## What to produce:
Return the stretch of the material from the line containing "нги, фуфайки и" through the line containing "comme un fournisseur clé de", with both of those lines included, copying every line without changes.

Source material Start Marker

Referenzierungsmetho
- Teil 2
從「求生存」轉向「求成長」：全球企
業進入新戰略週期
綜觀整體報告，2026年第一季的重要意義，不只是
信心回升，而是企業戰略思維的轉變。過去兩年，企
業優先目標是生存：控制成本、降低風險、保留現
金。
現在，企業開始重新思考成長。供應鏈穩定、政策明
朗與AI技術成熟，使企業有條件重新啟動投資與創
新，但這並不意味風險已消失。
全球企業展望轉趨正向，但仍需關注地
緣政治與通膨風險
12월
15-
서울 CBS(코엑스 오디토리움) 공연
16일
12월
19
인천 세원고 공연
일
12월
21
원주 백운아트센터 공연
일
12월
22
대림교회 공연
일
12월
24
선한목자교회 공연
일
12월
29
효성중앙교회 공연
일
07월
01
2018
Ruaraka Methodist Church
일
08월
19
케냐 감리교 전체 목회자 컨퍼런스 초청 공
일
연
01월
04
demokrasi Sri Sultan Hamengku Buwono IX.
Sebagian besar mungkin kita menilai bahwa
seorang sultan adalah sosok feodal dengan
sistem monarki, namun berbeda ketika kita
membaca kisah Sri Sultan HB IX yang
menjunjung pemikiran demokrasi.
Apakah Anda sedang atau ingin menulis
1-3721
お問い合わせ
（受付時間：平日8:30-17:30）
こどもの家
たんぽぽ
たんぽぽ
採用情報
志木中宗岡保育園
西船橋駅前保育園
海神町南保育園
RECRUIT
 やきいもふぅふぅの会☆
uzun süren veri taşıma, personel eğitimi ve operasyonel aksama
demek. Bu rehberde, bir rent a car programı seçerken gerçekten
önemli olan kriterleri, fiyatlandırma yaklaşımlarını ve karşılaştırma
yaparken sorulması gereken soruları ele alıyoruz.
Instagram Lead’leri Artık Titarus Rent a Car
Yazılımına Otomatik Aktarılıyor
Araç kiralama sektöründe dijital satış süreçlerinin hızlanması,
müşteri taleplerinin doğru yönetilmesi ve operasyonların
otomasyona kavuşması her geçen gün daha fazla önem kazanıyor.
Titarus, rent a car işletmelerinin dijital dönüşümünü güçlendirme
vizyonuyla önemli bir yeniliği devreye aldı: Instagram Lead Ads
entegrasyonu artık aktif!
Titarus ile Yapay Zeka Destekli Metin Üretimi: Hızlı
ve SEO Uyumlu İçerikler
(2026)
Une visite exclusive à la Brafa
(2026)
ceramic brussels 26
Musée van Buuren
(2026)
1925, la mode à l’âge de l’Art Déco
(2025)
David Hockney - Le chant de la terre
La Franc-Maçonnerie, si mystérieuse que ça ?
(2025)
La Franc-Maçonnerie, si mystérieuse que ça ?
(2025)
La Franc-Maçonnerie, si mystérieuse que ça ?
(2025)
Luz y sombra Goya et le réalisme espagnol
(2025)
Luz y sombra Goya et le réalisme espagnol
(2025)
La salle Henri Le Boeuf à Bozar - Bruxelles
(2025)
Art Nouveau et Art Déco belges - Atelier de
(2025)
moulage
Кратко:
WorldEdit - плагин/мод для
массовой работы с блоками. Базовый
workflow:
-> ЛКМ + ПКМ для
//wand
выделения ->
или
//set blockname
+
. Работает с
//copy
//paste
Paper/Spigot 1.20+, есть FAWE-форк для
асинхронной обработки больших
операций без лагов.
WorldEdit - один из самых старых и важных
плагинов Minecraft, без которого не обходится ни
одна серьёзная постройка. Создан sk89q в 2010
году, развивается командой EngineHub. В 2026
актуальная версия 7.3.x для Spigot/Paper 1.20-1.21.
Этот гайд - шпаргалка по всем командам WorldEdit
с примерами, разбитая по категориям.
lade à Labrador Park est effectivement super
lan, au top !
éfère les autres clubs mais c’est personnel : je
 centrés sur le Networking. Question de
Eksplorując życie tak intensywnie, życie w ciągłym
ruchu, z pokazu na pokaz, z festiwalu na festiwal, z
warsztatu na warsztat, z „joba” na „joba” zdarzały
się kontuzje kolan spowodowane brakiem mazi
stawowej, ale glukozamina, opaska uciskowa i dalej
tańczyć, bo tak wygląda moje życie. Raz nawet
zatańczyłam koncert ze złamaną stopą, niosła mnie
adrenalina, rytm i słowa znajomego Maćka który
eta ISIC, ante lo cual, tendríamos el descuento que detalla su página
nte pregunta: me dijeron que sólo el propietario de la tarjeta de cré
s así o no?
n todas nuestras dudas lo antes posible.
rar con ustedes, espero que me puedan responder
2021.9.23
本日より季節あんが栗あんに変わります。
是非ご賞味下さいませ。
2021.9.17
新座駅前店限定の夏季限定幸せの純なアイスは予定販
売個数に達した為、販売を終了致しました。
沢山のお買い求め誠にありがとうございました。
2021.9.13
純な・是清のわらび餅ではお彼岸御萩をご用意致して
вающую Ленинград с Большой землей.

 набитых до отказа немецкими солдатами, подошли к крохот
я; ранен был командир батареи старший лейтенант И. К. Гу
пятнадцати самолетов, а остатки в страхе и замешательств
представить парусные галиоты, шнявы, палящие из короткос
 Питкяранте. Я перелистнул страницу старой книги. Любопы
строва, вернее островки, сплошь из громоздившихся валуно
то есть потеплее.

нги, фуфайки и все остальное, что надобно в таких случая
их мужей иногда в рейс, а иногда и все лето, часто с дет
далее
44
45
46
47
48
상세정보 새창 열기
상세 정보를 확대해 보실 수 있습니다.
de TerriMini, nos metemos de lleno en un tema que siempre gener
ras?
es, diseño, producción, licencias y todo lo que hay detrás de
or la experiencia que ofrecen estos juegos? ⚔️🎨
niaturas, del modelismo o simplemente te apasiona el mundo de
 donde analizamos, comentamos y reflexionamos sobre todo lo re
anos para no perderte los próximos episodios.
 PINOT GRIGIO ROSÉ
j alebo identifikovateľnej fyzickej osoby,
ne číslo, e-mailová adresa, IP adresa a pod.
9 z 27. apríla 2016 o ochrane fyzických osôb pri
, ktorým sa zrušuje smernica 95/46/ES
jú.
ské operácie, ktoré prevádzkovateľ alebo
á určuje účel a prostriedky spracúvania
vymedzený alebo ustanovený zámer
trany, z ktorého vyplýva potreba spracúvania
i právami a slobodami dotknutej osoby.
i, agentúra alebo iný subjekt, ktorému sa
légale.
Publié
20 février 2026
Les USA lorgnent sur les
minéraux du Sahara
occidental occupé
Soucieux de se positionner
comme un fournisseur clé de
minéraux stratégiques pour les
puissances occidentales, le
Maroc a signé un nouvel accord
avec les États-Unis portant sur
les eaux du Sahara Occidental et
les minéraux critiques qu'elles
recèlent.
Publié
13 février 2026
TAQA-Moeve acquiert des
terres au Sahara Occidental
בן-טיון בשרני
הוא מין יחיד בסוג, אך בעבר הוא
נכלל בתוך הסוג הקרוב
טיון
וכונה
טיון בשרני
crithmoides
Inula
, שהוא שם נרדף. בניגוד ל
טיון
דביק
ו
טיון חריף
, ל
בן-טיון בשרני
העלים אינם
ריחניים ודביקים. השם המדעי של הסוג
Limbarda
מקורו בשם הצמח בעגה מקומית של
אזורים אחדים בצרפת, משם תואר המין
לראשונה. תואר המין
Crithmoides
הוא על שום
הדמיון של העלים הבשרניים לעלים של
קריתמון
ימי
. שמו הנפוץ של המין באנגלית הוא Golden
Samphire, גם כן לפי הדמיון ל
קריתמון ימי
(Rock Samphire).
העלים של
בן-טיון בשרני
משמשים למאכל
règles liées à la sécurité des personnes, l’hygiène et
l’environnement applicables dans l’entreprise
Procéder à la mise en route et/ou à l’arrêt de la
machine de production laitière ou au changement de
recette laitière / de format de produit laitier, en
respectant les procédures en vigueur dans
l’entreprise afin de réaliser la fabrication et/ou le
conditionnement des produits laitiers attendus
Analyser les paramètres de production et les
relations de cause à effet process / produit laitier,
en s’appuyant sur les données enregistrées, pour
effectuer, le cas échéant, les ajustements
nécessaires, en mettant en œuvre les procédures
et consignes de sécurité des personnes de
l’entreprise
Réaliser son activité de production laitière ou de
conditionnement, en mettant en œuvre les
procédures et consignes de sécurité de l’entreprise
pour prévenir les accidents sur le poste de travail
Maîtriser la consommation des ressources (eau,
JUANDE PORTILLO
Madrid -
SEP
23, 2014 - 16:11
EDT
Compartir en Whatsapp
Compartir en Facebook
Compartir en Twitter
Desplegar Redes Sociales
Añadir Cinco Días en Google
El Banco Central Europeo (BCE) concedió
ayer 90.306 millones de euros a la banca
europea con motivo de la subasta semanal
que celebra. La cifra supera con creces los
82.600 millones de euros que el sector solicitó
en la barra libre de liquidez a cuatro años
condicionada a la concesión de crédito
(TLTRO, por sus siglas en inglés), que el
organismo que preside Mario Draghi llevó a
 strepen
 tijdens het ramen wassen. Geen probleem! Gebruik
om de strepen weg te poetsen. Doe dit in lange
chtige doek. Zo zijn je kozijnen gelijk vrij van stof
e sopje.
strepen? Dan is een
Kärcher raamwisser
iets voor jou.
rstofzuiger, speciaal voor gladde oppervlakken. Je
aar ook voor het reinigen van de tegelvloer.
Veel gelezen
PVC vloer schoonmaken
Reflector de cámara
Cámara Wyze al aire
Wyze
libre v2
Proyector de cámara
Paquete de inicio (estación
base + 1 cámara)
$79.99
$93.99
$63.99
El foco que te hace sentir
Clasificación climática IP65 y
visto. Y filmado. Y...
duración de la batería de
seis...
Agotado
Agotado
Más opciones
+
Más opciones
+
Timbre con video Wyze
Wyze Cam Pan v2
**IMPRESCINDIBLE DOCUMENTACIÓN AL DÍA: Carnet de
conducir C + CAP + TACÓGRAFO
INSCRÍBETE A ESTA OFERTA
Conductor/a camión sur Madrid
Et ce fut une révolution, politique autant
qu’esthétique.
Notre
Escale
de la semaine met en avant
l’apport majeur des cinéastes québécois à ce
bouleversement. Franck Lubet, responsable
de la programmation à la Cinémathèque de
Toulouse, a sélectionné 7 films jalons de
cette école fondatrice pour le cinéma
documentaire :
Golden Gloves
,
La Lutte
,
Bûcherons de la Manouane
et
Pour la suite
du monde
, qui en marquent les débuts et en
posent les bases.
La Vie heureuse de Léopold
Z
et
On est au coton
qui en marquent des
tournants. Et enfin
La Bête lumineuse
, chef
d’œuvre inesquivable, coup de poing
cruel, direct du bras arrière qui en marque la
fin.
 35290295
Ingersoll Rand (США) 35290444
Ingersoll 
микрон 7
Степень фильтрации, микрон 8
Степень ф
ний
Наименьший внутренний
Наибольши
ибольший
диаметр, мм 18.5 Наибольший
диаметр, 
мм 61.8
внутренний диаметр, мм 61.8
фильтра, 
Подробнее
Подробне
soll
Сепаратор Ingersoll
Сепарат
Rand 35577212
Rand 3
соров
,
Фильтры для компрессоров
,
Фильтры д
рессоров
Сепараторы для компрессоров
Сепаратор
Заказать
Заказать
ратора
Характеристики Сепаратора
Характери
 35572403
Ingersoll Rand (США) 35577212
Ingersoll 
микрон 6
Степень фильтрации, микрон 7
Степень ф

Source material End Marker

## Answer section:
нги, фуфайки и все остальное, что надобно в таких случая
их мужей иногда в рейс, а иногда и все лето, часто с дет
далее
44
45
46
47
48
상세정보 새창 열기
상세 정보를 확대해 보실 수 있습니다.
de TerriMini, nos metemos de lleno en un tema que siempre gener
ras?
es, diseño, producción, licencias y todo lo que hay detrás de
or la experiencia que ofrecen estos juegos? ⚔️🎨
niaturas, del modelismo o simplemente te apasiona el mundo de
 donde analizamos, comentamos y reflexionamos sobre todo lo re
anos para no perderte los próximos episodios.
 PINOT GRIGIO ROSÉ
j alebo identifikovateľnej fyzickej osoby,
ne číslo, e-mailová adresa, IP adresa a pod.
9 z 27. apríla 2016 o ochrane fyzických osôb pri
, ktorým sa zrušuje smernica 95/46/ES
jú.
ské operácie, ktoré prevádzkovateľ alebo
á určuje účel a prostriedky spracúvania
vymedzený alebo ustanovený zámer
trany, z ktorého vyplýva potreba spracúvania
i právami a slobodami dotknutej osoby.
i, agentúra alebo iný subjekt, ktorému sa
légale.
Publié
20 février 2026
Les USA lorgnent sur les
minéraux du Sahara
occidental occupé
Soucieux de se positionner
comme un fournisseur clé de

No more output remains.